Coffee is the next frontier for entrepreneurial technologists looking to make an impact on a budding industry. Just have a look around Kickstarter and you’ll find all manner of coffee inventions, re-inventions, and re-inventions that are actually no different than the original product they are supposedly revolutionizing; not all ideas are good ones (or new ones). But now, the next frontier is heading to the final frontier: space, as two entrepreneurs are going to roast coffee in space “to produce perfectly roasted coffee beans.”
According to The Guardian, Space Roasters is the brainchild of Anders Cavallini and Hatem Alkhafaji. The Dubai pair’s plan is to shoot a pressurized tank filled with 300kg of green coffee into space—around 200km, or 124 miles, in height (for reference, the ozone is around 30km from the earth)—and then let the heat from re-entry do all the roasting. Their theory is essentially that gravity accounts for the flaws in coffee roasting: “beans tumble around, break apart, and are scorched by contact with the hot surfaces of the roaster,” per the article. But in space, where no one can hear your beans go to first crack, “if gravity is removed, the beans float around in a heated oven, giving them 360 degrees of evenly distributed heat and roasting to near perfection.”
According to The Guardian, the temperature inside the capsule will be held at around 200°C (392°F) for the entirety of the 20-minute plummet back to earth. Cavallini and Alkhafaji are unsure yet how much they will charge per cup of their space coffee, but seeing how it will be sold in Dubai, it’s safe to say it will fall in the “fuckton of dirhams” range. According to their website, a pre-sale starts in four weeks, where the price will presumably be revealed.
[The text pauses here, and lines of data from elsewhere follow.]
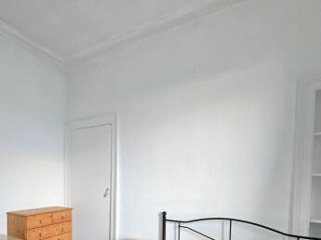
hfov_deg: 74.1
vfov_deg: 57.3
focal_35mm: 22
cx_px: 107
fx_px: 204
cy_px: 186
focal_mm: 2.2
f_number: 2.2
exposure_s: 1/60
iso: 800
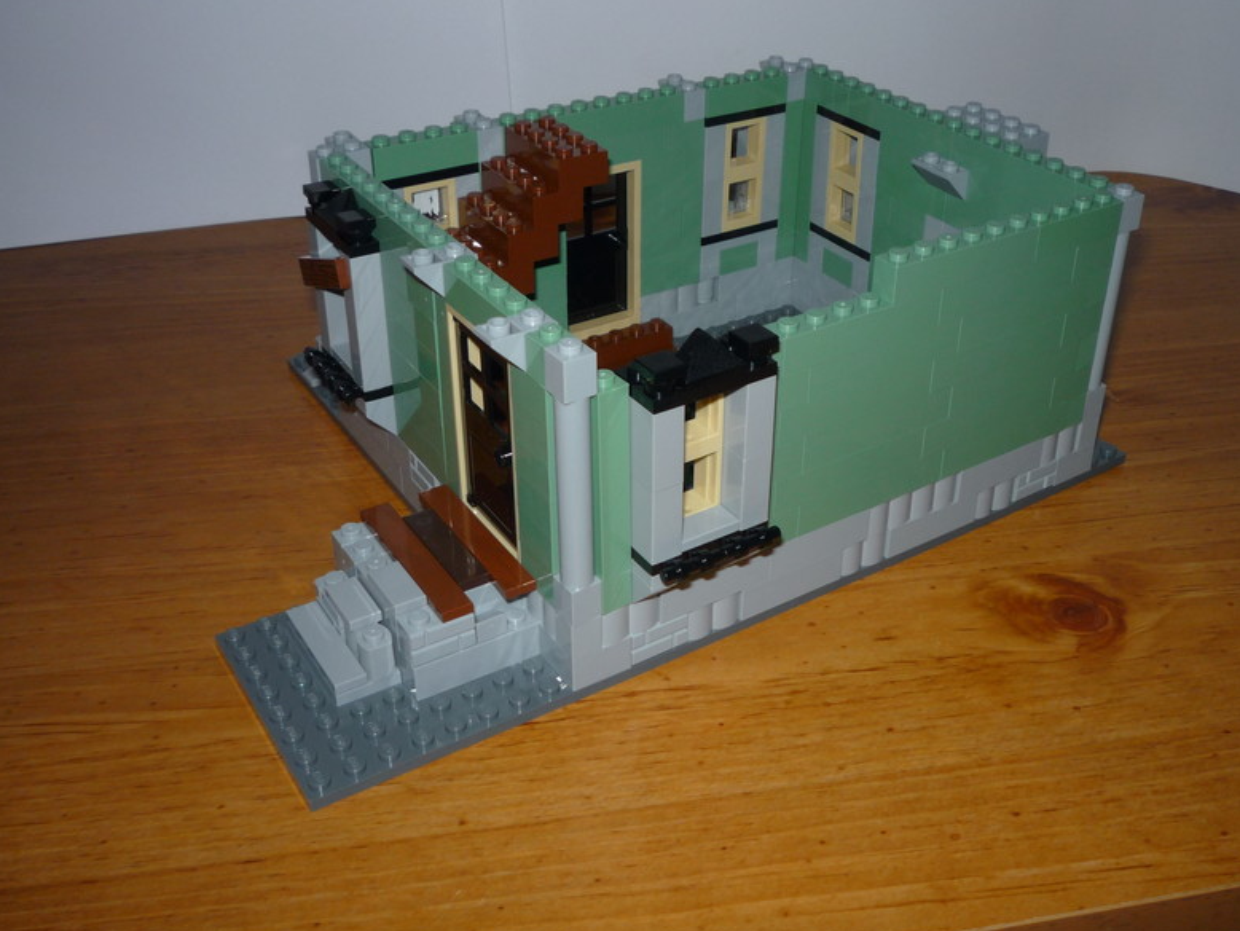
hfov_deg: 50.0
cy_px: 444
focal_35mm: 37
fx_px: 1326
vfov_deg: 38.7
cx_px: 701
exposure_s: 1/30
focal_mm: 5.2
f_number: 4
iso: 100
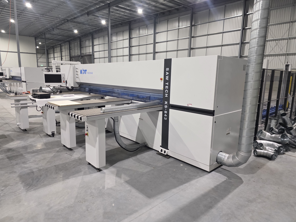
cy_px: 111
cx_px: 148
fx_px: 197
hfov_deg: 73.9
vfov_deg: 58.9
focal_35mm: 23
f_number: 1.7
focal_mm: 6.3
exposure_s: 1/100
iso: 640
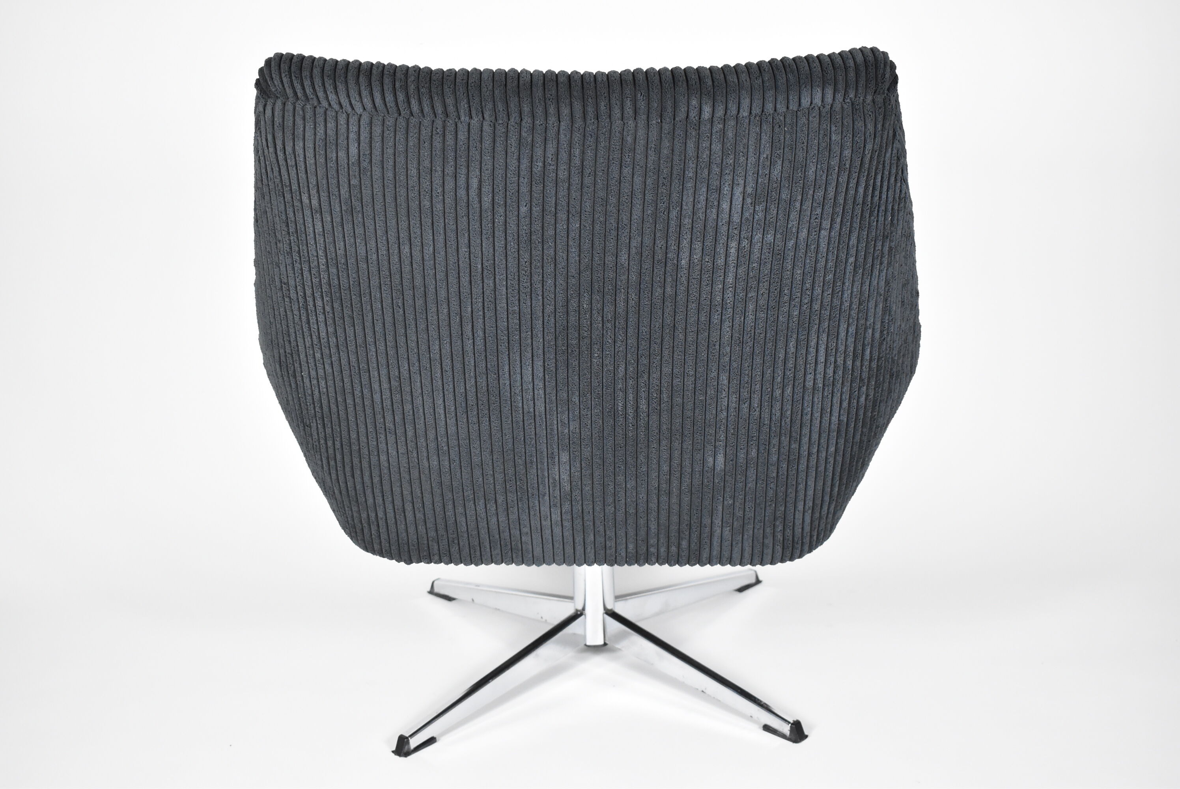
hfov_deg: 42.3
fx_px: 1525
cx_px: 590
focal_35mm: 46
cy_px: 394
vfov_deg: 29.0
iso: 2200
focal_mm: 31
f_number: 4.2
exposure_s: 1/125
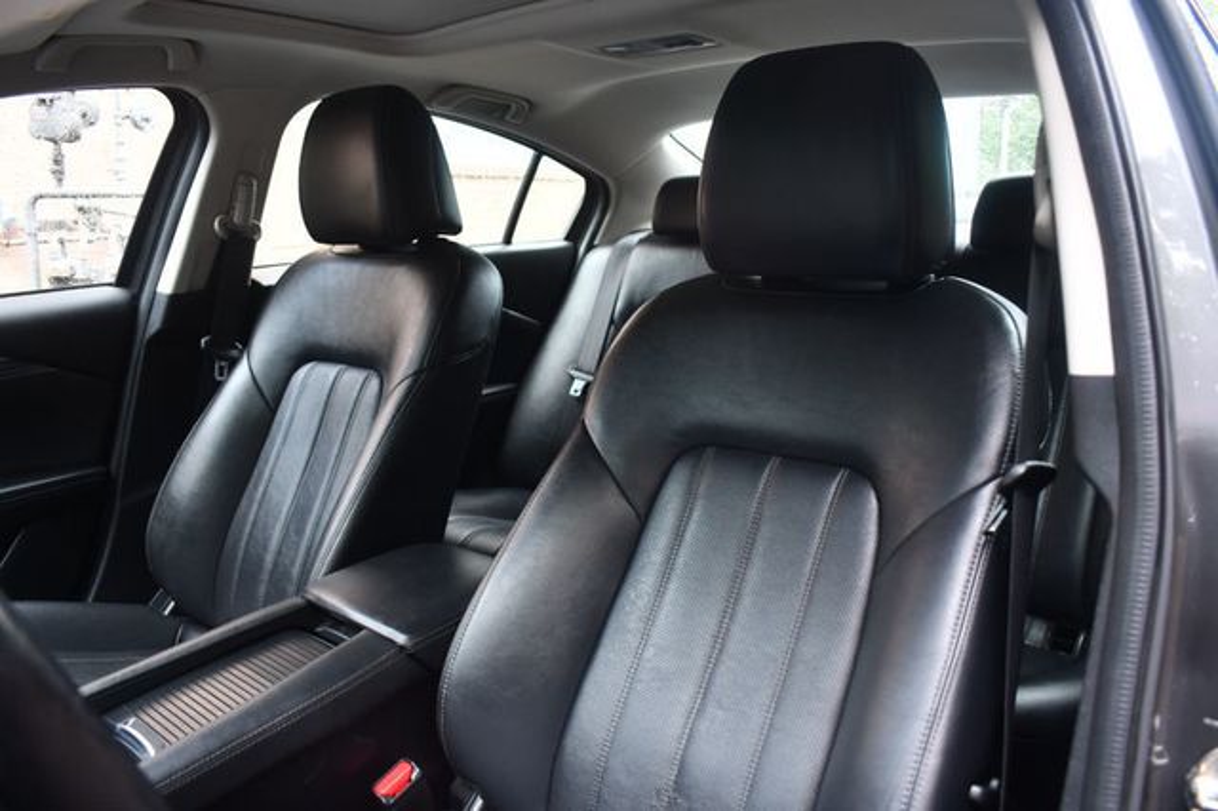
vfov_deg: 47.9
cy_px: 406
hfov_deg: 67.4
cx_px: 609
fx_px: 913
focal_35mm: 27
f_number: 3.5
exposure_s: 1/125
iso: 900
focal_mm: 18
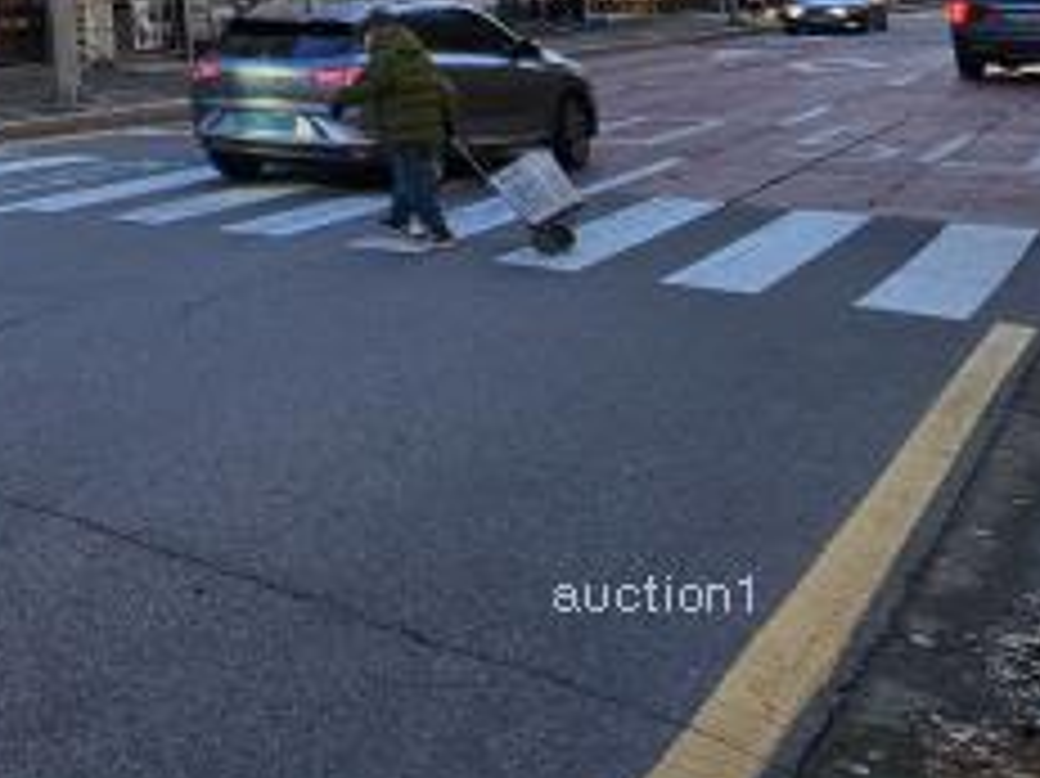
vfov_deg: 26.7
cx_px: -428
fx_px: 1351
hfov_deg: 29.8
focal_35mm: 45
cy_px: -256
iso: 50
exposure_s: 1/927
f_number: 2.2
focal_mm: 2.2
The real question is—other than the very obvious, “Why?! Why are you doing this!?!—will the coffee be any good? 20 minutes is a pretty long roast time, at least by terrestrial standards, but 200°C is a very low temperature. Like, “may not make it to first crack” low. I’m no roaster or anything, but that doesn’t quite sound like a recipe for success. Or good coffee. Though, Cavallini has “over five years experience, roasting, brewing, tasting coffee from around the world,” according to a very ambiguous statement on the company’s about the duo’s coffee bona fides, so maybe they know what they’re doing?
But what is progress and innovation without a few over-engineered misfires? And who knows, maybe this one isn’t a stinker. Maybe this sous-vide free fall through space is how all coffee will be roasted in the future. I have my doubts, but I’m willing to be proven wrong if Cavallini and Alkhafaji want to send me some coffee to try, ideally by not targeting a plummeting coffee rocket ship at my house.
Hopefully the coffee won’t collide with the La Colombe Draft Latte Todd Carmichael shot into space (if he did in fact send one to space, though we have our doubts).